PROJECT_ROOT = Path(os.getcwd())
print("Project root:", PROJECT_ROOT)

# Utility: run a command and stream output

def run(cmd: str):
    print(f"\n$ {cmd}")
    proc = subprocess.Popen(cmd, shell=True)
    proc.wait()
    if proc.returncode != 0:
        raise RuntimeError(f"Command failed with code {proc.returncode}")



## Day 2: Baselines (Logistic Regression, Random Forest)

We'll run two quick training jobs: one for regression, one for classification with quantile labeling.



### Kaggle-friendly runs (use DATASET_PATH override)
These cells use `train_cmd()` so the dataset path under `/kaggle/input/...` is passed to Hydra.



In [None]:
# Regression baseline (Random Forest)
run("python .\\train.py dataset=cal_housing model=random_forest")

# Classification baseline (Logistic Regression)
run("python .\\train.py dataset=cal_housing_classification model=logistic_regression")

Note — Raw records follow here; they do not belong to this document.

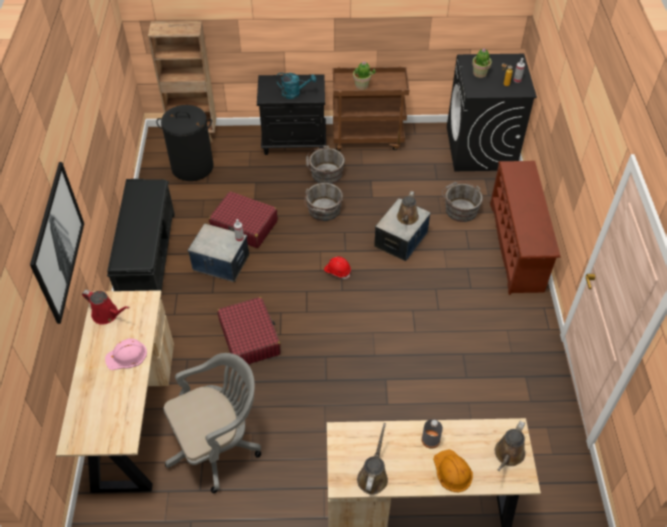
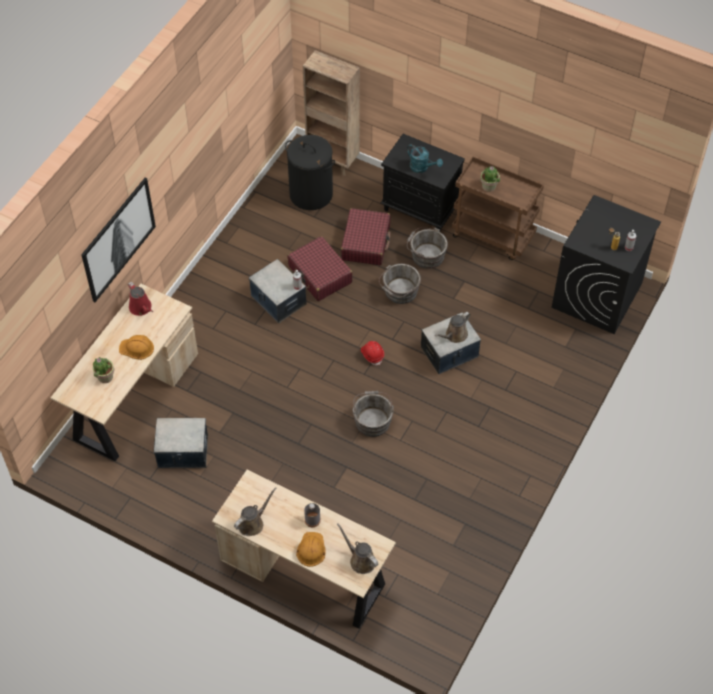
camera: 30 degrees right, 5 degrees up
(126, 356) = (137, 348): pink hard hat -> orange hard hat
(148, 257) = (222, 266): black bench -> none
(218, 445) = (183, 452): grey office chair -> storage box
(250, 337) = (260, 378): red suitcase -> red suitcase (366, 242)
(460, 209) = (527, 348): grey bucket -> grey bucket (372, 420)
(479, 73) = (597, 225): potted plant -> potted plant (105, 377)
(508, 455) = (360, 560): brown watering can -> brown watering can turned 75 degrees clockwise
(517, 247) = (552, 409): brown shoe rack -> none

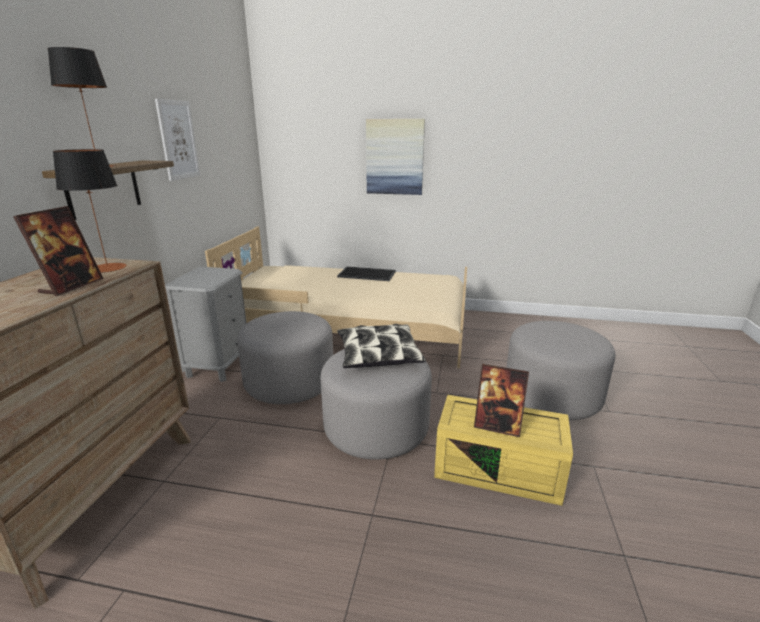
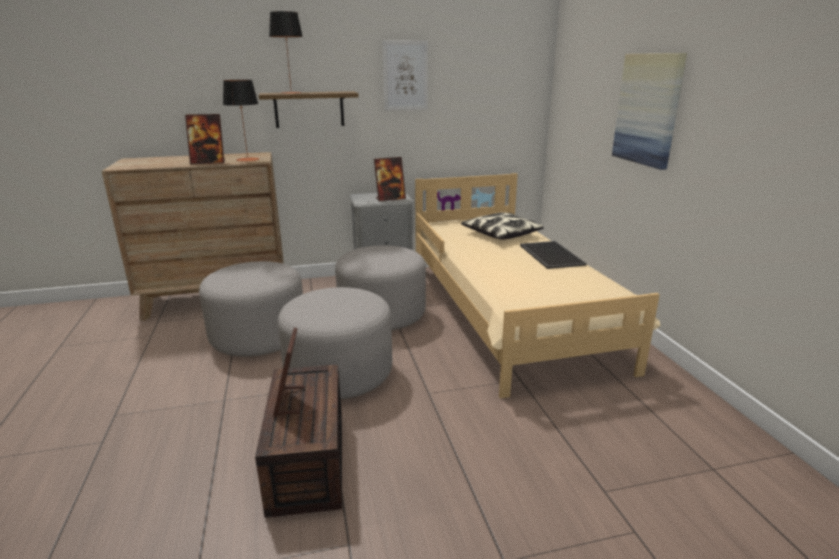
camera: 65 degrees right, 0 degrees up
(218, 274) = (390, 199): none -> picture frame
(378, 356) = (348, 302): pillow -> pillow (501, 234)
(499, 469) = (310, 461): yellow storage box -> brown storage box
(552, 396) = (498, 490): grey ottoman -> grey ottoman (258, 336)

## Day 3: Hyperparameter Search + Cross-Validation

`GridSearchCV` and CV folds are controlled by `configs/training/base.yaml`. We can adjust `search.cv`, `runtime.n_jobs`, and scoring keys.



In [None]:
# Example: run with more folds and verbose logging
run("python .\\train.py dataset=cal_housing model=random_forest training.search.cv=3 training.runtime.verbose=2")



## Day 4: Add Gradient Boosting (and optional XGBoost)

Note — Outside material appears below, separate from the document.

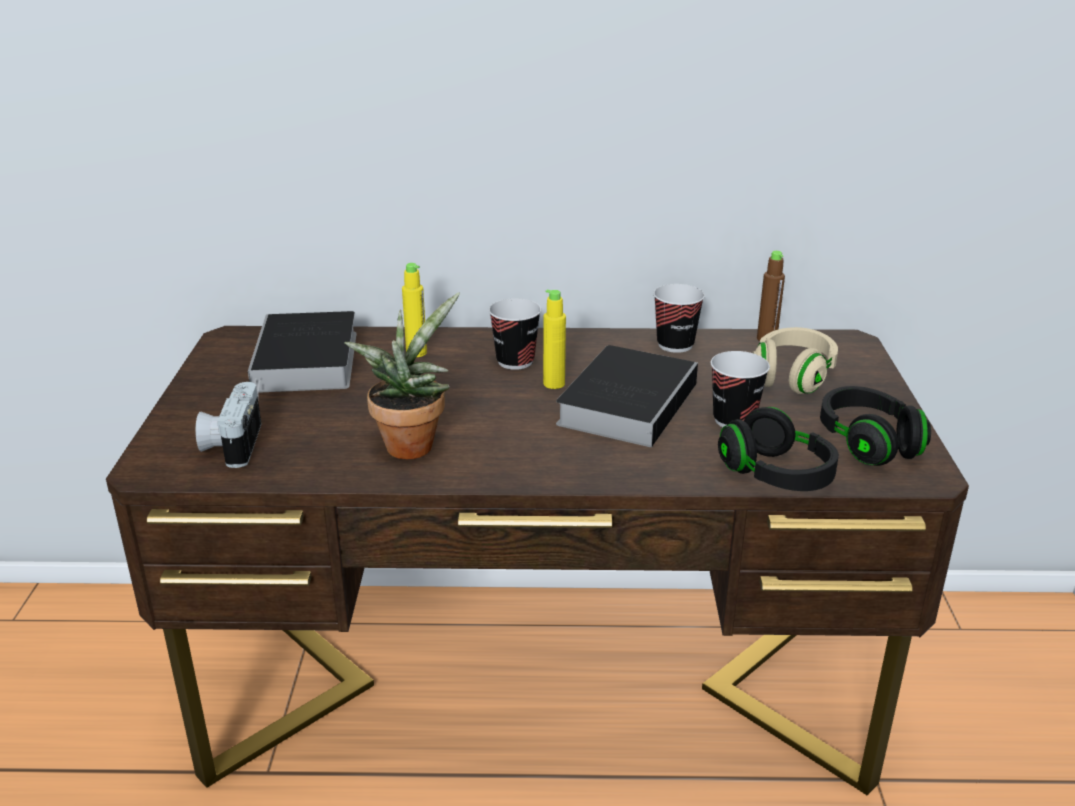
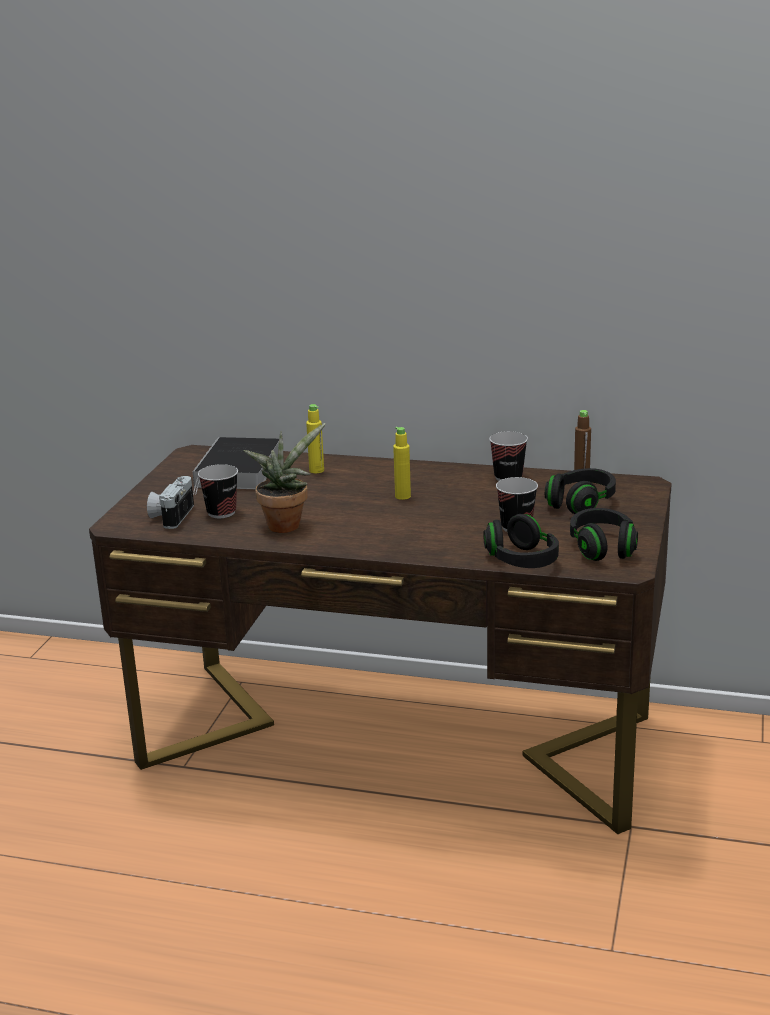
camera: 15 degrees right, 5 degrees down
(515, 361) = (383, 480): cup -> cup (221, 512)
(628, 401) = (448, 511): book -> none
(792, 376) = (581, 504): beige headphones -> black headphones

- To compare models, simply change the `model` group override.
- If you re-enable XGBoost in the trainer and `configs/model/xgboost.yaml` exists, you can run it similarly.



In [None]:
# Compare Gradient Boosting on regression
run("python .\\train.py dataset=cal_housing model=gradient_boosting")

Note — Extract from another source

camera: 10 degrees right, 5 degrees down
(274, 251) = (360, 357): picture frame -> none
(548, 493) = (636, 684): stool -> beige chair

# Compare Gradient Boosting on classification
run("python .\\train.py dataset=cal_housing_classification model=gradient_boosting")



## Day 5: Demo + Reproducibility

- Demo command (regression): `python .\train.py dataset=cal_housing model=random_forest`
- Demo command (classification): `python .\train.py dataset=cal_housing_classification model=random_forest`
- MLflow UI: `mlflow ui --backend-store-uri mlruns` (or your absolute mlruns path)

Artifacts:
- Data: `artifacts/`
- Models: `models/`
- Preprocessor: `artifacts/preprocessor.pkl`
- Metrics: `artifacts/metrics.json`

The run logs contain the composed config so you can reproduce a run by reusing the logged parameters and the config overrides shown here.